All lines in the material containing the word "ring" need to be copied.
------------------------------------------------------------
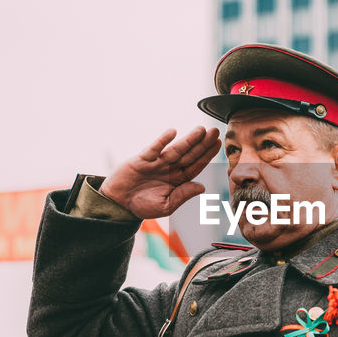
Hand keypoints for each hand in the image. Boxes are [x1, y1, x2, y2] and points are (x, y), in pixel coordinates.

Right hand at [99, 127, 221, 218]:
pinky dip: (162, 140)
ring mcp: (157, 163)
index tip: (218, 144)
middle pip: (189, 154)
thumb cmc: (142, 205)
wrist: (119, 204)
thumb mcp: (165, 206)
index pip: (196, 166)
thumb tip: (202, 187)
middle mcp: (169, 168)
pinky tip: (172, 132)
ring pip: (176, 149)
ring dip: (188, 140)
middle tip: (215, 131)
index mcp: (177, 180)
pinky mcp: (142, 159)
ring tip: (201, 130)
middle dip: (202, 143)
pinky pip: (154, 148)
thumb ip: (182, 196)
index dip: (207, 155)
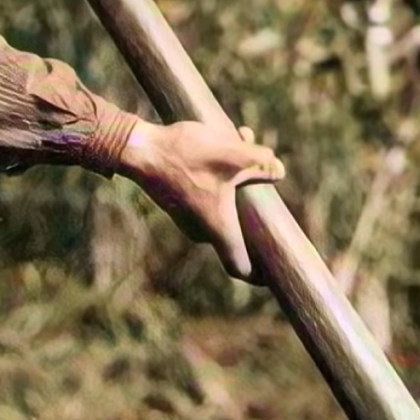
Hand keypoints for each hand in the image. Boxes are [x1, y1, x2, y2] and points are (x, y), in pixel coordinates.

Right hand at [117, 118, 282, 282]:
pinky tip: (230, 144)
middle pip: (236, 234)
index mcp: (218, 228)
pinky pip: (210, 198)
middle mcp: (202, 230)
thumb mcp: (232, 154)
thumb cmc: (185, 156)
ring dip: (239, 184)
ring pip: (224, 208)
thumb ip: (261, 163)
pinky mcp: (180, 203)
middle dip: (254, 213)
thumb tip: (279, 172)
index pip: (240, 268)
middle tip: (269, 197)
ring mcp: (189, 218)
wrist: (139, 149)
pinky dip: (222, 180)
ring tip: (247, 146)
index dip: (258, 276)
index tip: (272, 275)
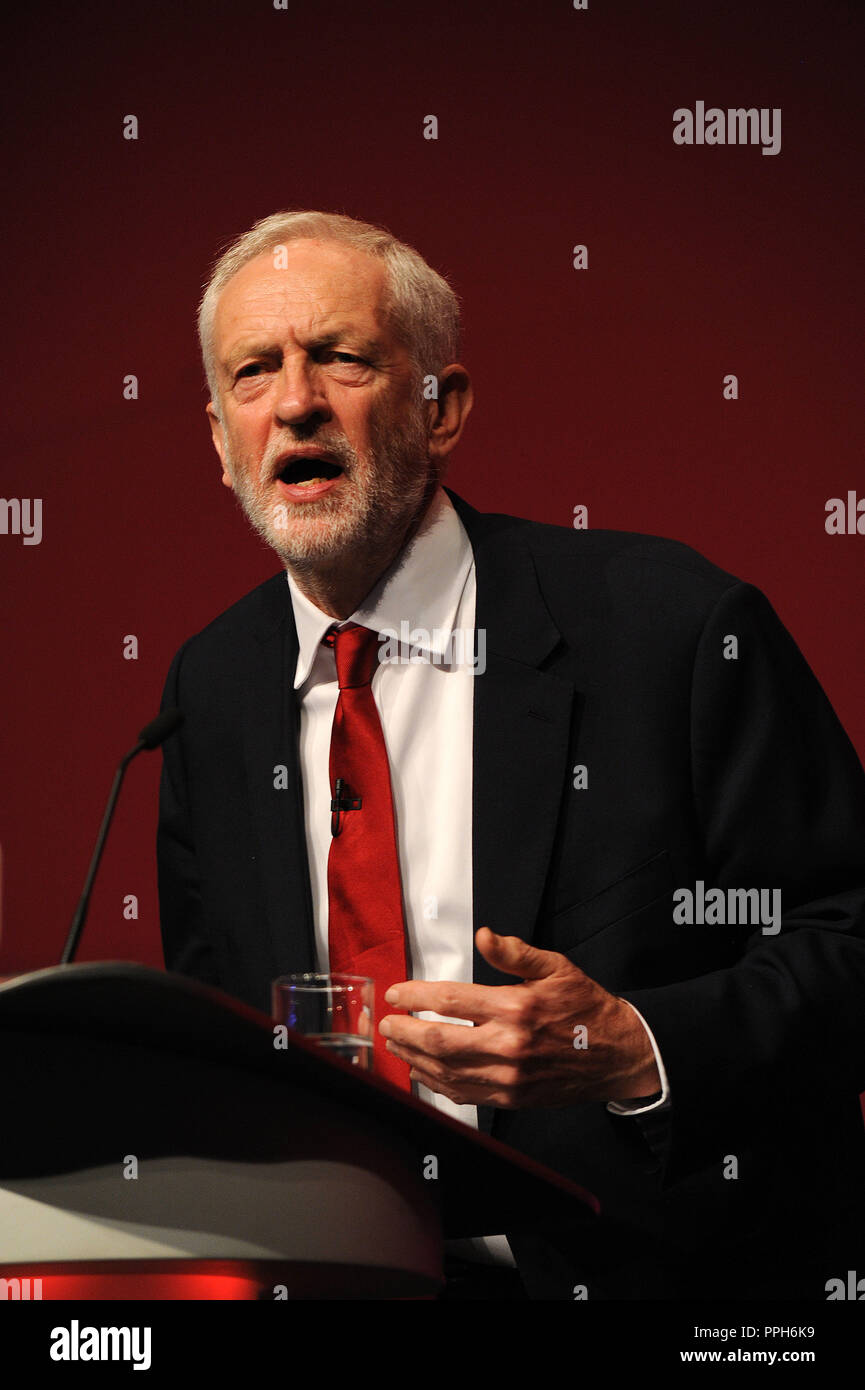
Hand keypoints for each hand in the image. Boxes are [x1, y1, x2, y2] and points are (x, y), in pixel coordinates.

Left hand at [379, 927, 660, 1107]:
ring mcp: (510, 1076)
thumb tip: (484, 936)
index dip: (416, 997)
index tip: (395, 994)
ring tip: (395, 1045)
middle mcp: (510, 1045)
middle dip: (405, 1032)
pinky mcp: (512, 1097)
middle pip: (440, 1041)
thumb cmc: (586, 1007)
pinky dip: (437, 1084)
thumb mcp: (557, 968)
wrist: (618, 1054)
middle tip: (385, 1023)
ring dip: (414, 1058)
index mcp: (517, 1007)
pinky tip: (422, 1072)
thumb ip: (516, 953)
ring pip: (447, 1072)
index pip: (451, 1001)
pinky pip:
------------------------------------------------------------
Task output:
ring mcp: (157, 163)
ring pip: (176, 149)
ring dip: (188, 140)
ring tip: (201, 130)
ring dip: (239, 184)
ring pip: (224, 208)
ring mcp: (189, 218)
ring tip: (247, 146)
ring mcp: (510, 1076)
ring tip: (395, 1045)
ring dip: (414, 1058)
ring pip: (447, 1072)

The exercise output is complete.